Exercise goal
Below are records with pictures. Transcribe exactly, and only, the lines from the line with "drag(594, 321, 567, 328)" to the line with "scroll(519, 296, down, 1)", both ends included, but not the pictures.

BEGIN Data excerpts

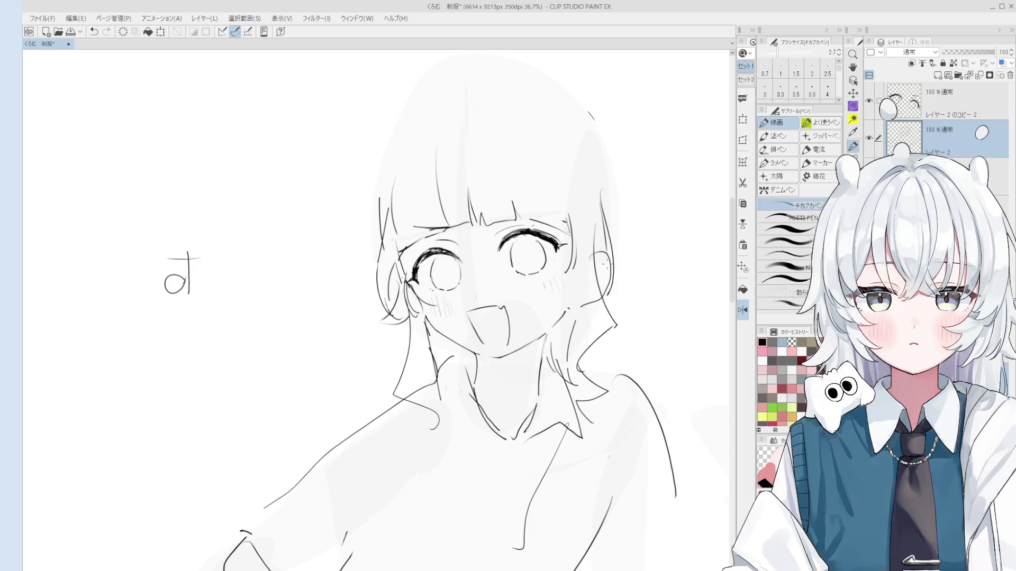
- Erase unwanted line bits near the right-side hair, then undo the erase
key(e)
scroll(582, 264, up, 2)
drag(582, 260, 598, 297)
key(ctrl+z)
scroll(582, 265, down, 2)
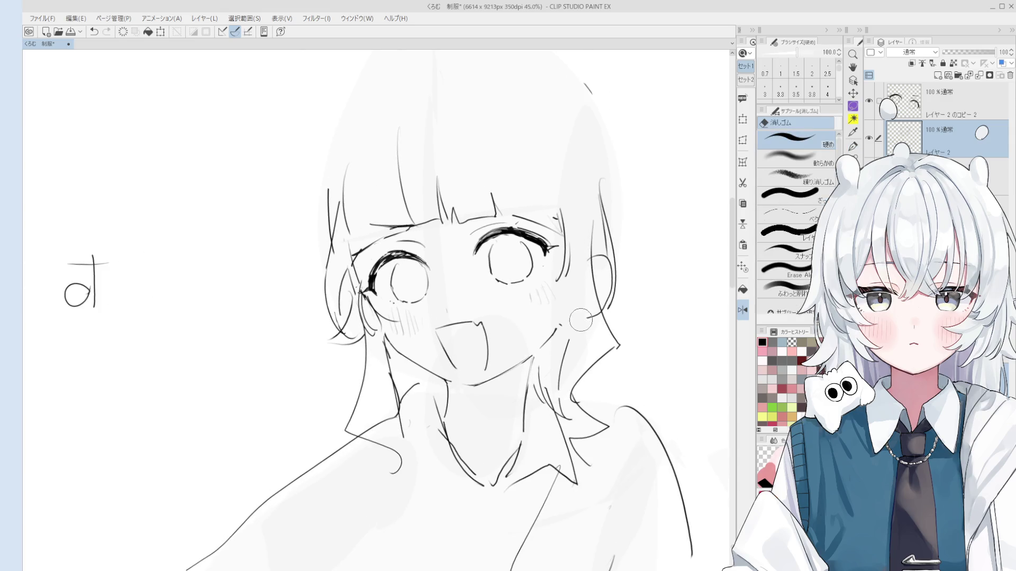
- Ink short strokes by the right-side hair, undoing the second one
key(p)
drag(594, 321, 567, 328)
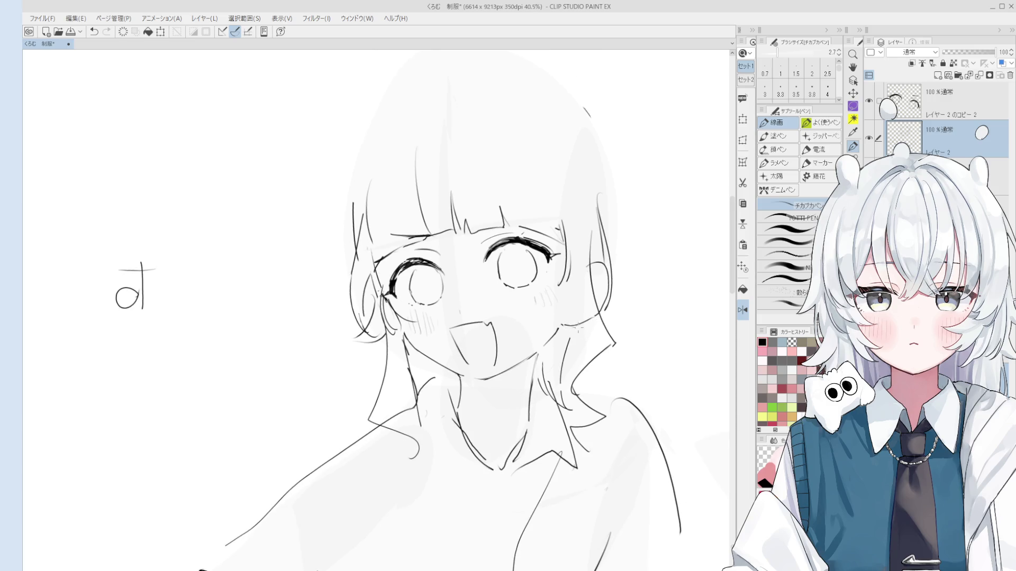
scroll(571, 328, down, 1)
scroll(599, 306, up, 3)
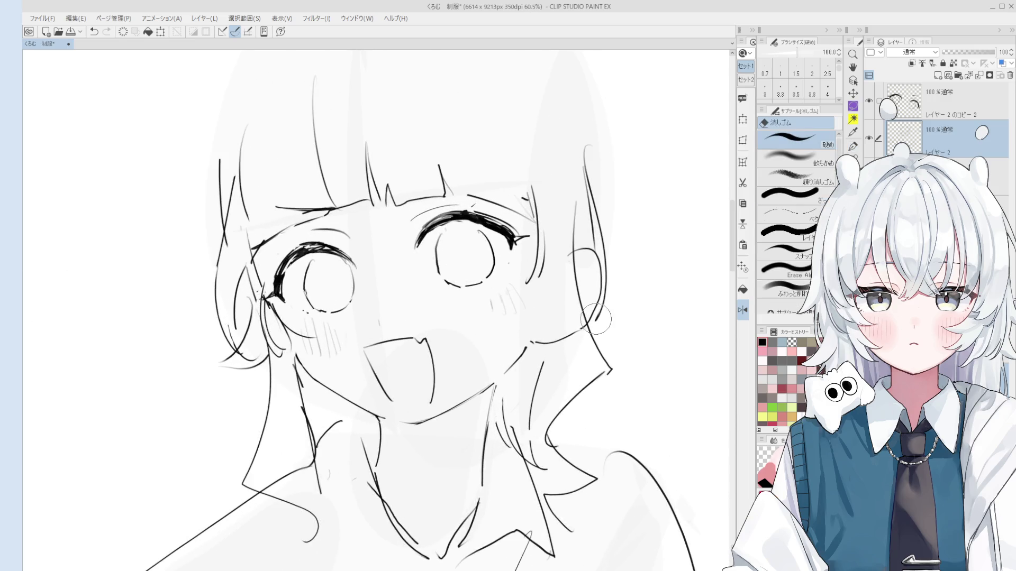
drag(561, 275, 553, 320)
key(ctrl+z)
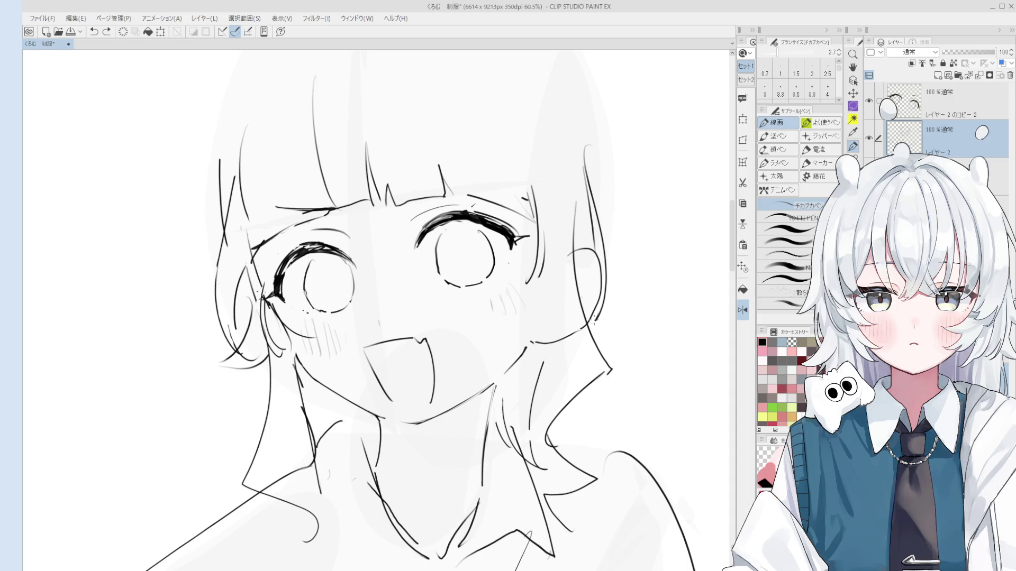
- Ink short strokes near the right-hand eye, undoing the retry
drag(531, 263, 522, 301)
scroll(524, 299, down, 2)
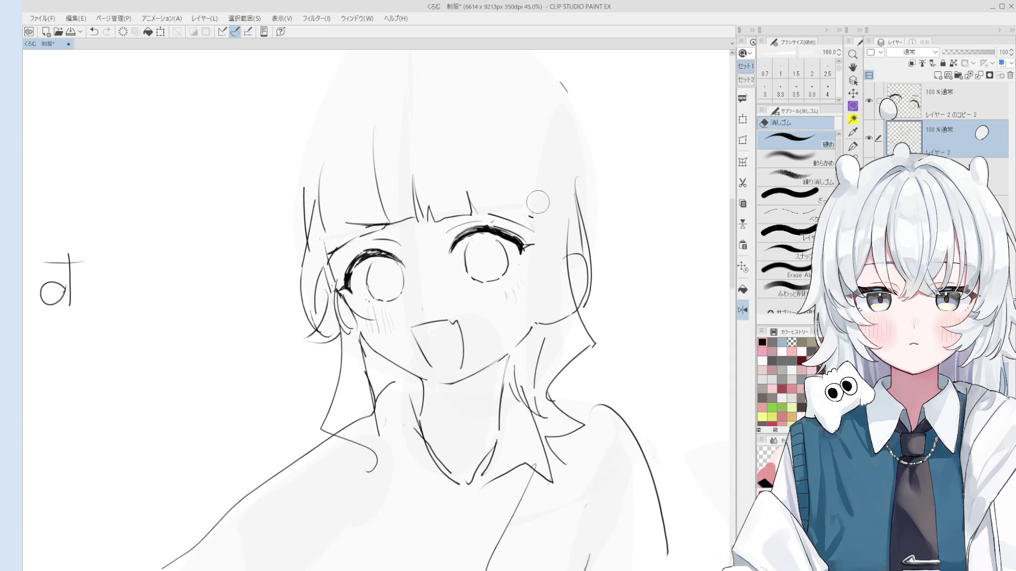
scroll(519, 296, down, 1)
drag(535, 217, 524, 291)
key(ctrl+z)
scroll(517, 323, down, 3)
scroll(483, 247, up, 5)
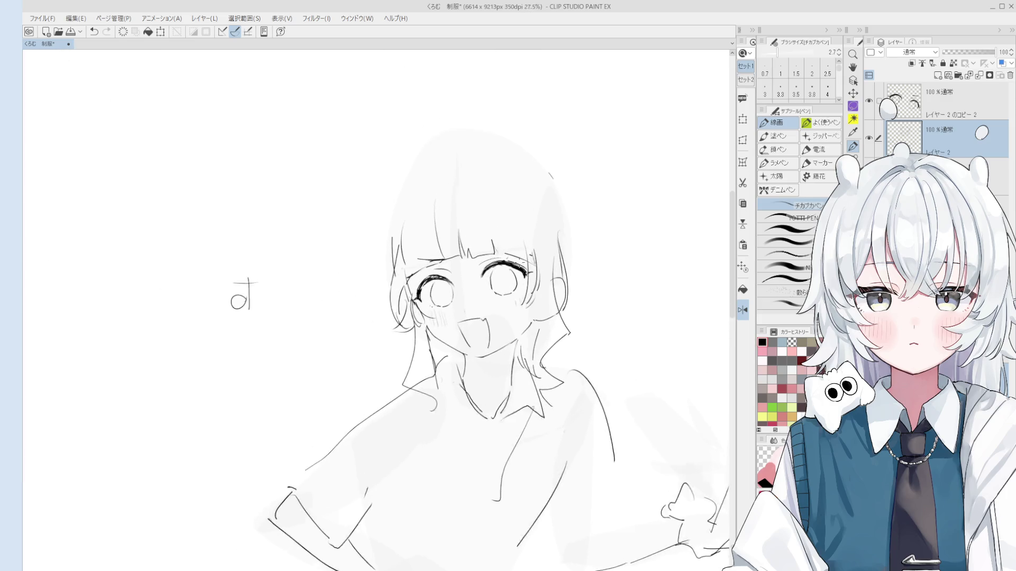
- Undo, restore and undo the short stroke again, then activate the upper line-art layer
key(ctrl+z)
key(ctrl+y)
scroll(489, 251, down, 2)
key(ctrl+z)
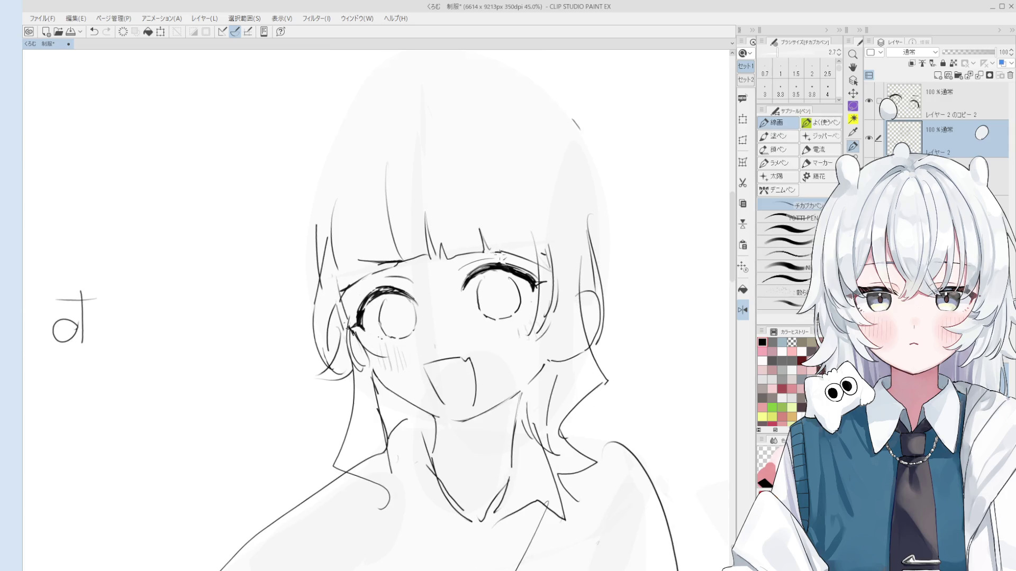
scroll(500, 257, down, 3)
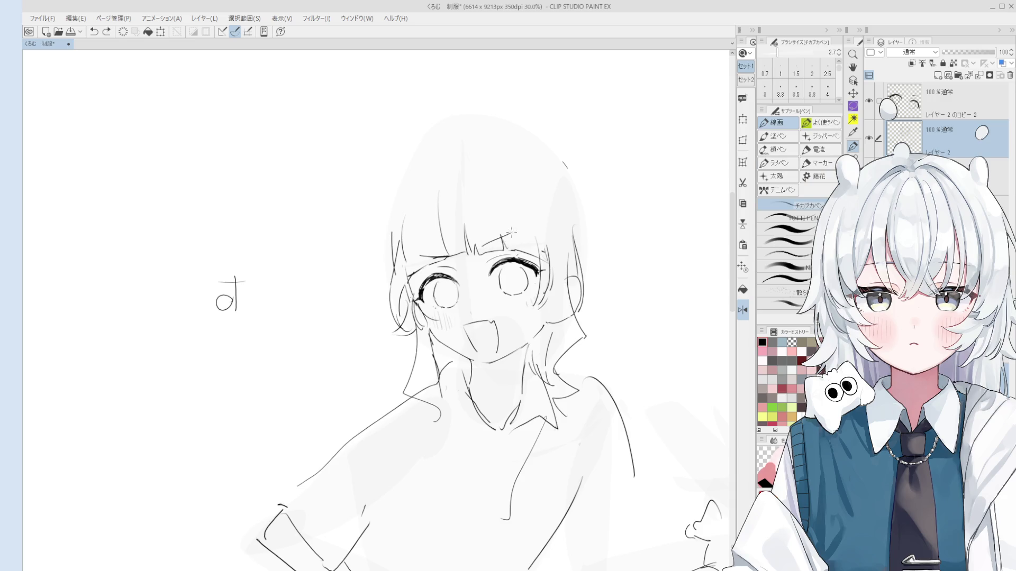
ctrl+click(501, 236)
scroll(502, 235, up, 1)
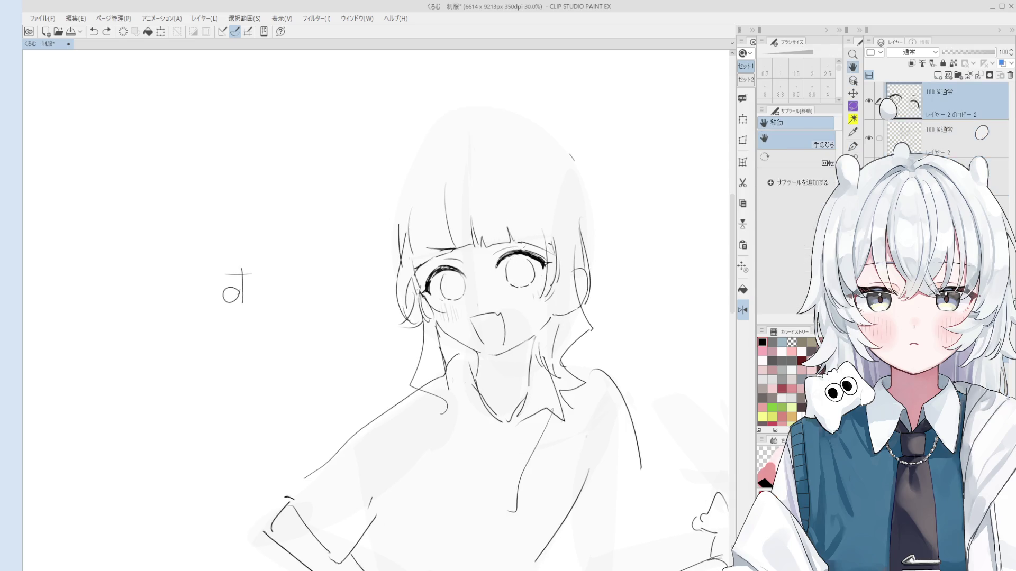
drag(484, 236, 518, 222)
key(ctrl+z)
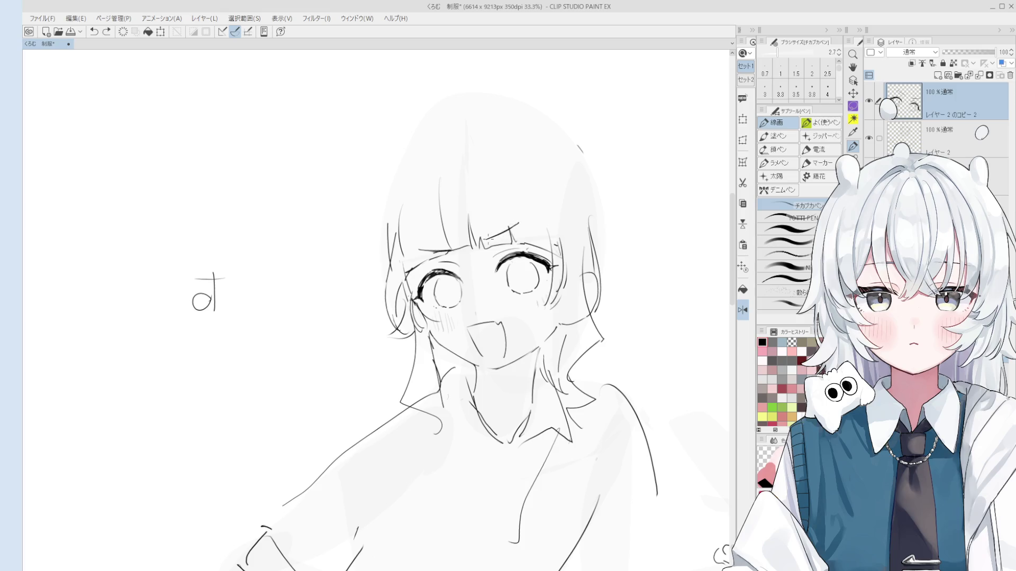
scroll(495, 241, down, 2)
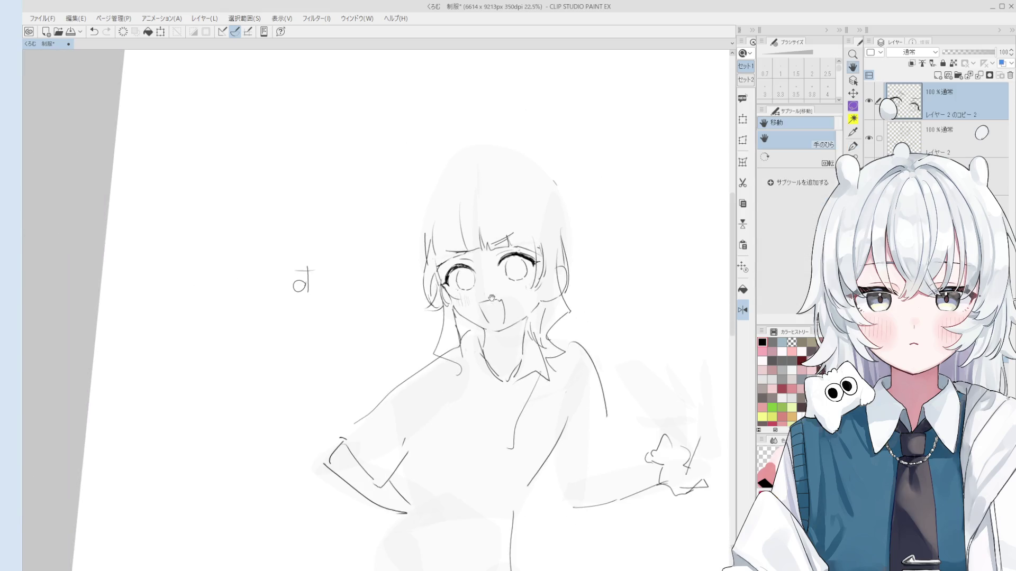
drag(479, 229, 476, 202)
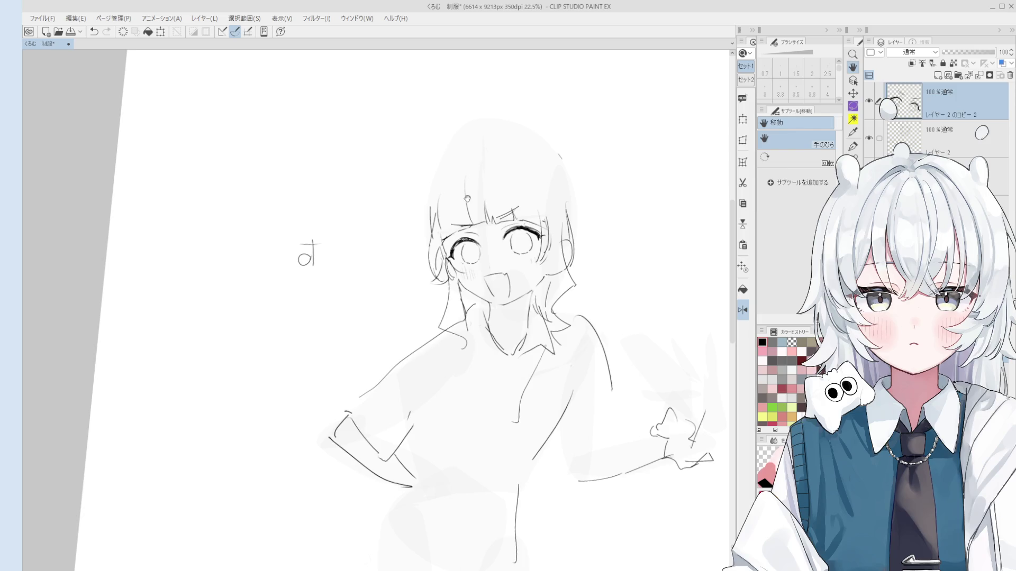
scroll(529, 238, up, 3)
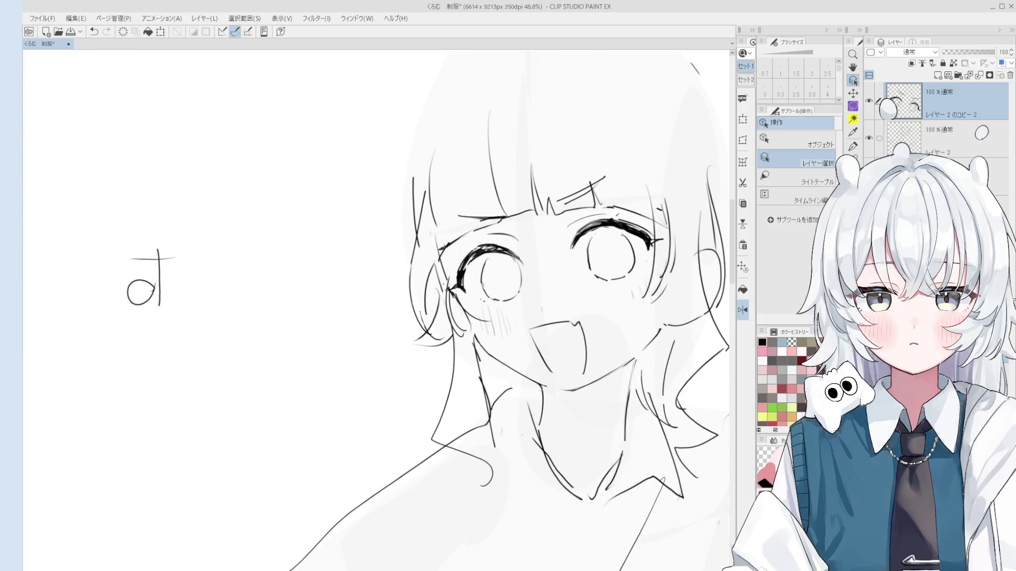
click(447, 246)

END Data excerpts

Exercise answer
drag(594, 321, 567, 328)
scroll(571, 328, down, 1)
scroll(599, 306, up, 3)
drag(561, 275, 553, 320)
key(ctrl+z)
- Ink short strokes near the right-hand eye, undoing the retry
drag(531, 263, 522, 301)
scroll(524, 299, down, 2)
scroll(519, 296, down, 1)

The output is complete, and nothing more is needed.